Does Anyone Still Hitchhike?
May 02, 2025 at 07:30PMNowadays, it is rare for me to engage in conversation with a stranger. Long gone are the days of talking to random people in bars—or even taking up a new hobby. It all seems far too exhausting. But am I missing something? Andrew Fedorov thinks so. In this essay, Fedorox extols one of the main advantages of hitchhiking as meeting new people. Enclosed in a political echo chamber, Fedorov sees hitchhiking as a way to “encounter with someone whose perspective I could hardly have imagined.” A piece that will make you think as much about your closed-off world as the way you travel.

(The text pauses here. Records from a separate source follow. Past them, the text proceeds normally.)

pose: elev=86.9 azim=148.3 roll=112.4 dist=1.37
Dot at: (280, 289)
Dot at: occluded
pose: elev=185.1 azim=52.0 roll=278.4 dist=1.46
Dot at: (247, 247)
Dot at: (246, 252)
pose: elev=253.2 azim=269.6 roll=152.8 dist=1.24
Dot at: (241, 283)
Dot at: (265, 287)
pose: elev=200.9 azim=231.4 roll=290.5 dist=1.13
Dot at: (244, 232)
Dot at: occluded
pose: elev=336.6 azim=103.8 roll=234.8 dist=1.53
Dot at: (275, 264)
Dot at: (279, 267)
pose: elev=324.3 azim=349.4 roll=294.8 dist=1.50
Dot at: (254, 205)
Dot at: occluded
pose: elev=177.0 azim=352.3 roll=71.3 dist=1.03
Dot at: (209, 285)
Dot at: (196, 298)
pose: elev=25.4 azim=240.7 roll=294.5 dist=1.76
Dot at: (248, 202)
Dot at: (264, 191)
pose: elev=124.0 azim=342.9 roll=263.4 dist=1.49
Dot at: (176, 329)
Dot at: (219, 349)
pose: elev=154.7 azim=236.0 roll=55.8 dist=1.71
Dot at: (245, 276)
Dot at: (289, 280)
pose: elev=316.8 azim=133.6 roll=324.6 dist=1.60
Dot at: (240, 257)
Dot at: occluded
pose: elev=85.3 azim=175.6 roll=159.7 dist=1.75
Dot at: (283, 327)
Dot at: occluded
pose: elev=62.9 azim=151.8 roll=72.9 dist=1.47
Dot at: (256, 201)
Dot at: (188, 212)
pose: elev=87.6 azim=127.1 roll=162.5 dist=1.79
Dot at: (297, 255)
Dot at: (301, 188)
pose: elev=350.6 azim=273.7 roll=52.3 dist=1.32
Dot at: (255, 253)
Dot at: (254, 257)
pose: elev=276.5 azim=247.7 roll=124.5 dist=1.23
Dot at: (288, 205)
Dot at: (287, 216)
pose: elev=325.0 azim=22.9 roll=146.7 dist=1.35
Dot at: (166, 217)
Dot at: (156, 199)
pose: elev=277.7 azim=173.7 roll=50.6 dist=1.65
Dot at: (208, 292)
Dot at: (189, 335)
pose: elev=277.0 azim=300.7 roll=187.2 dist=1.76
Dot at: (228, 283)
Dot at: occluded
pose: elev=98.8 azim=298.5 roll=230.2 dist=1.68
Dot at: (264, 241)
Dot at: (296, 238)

On jaunts around the country, I’ve gotten to see the variety of people who give rides. The drivers tend to be about evenly split between men and women, young and old, and are of all different races. The only deviation from the general population is that a lot of the drivers have previously hitchhiked. “Most people give lifts for two reasons: to repay past hitchhiking debts and because they want company,” Purkis writes in his book. The first reason helps explain the demographics of hitchhikers, too: If a diverse group of people have karmic hitchhiking debts to pay back, the pool of hitchhikers will generally remain diverse. Women may be seen on the roadside less often than men—but they’re there. When Elijah Wald was on tour for his 2006 book, Riding With Strangers, he was surprised that most of the readers telling him hitchhiking stories were women. “The assumption we all make is based on who we see on the road,” he told me. “When women stand out on the road and stick out their thumb, they get picked up very quickly, so you don’t see them.”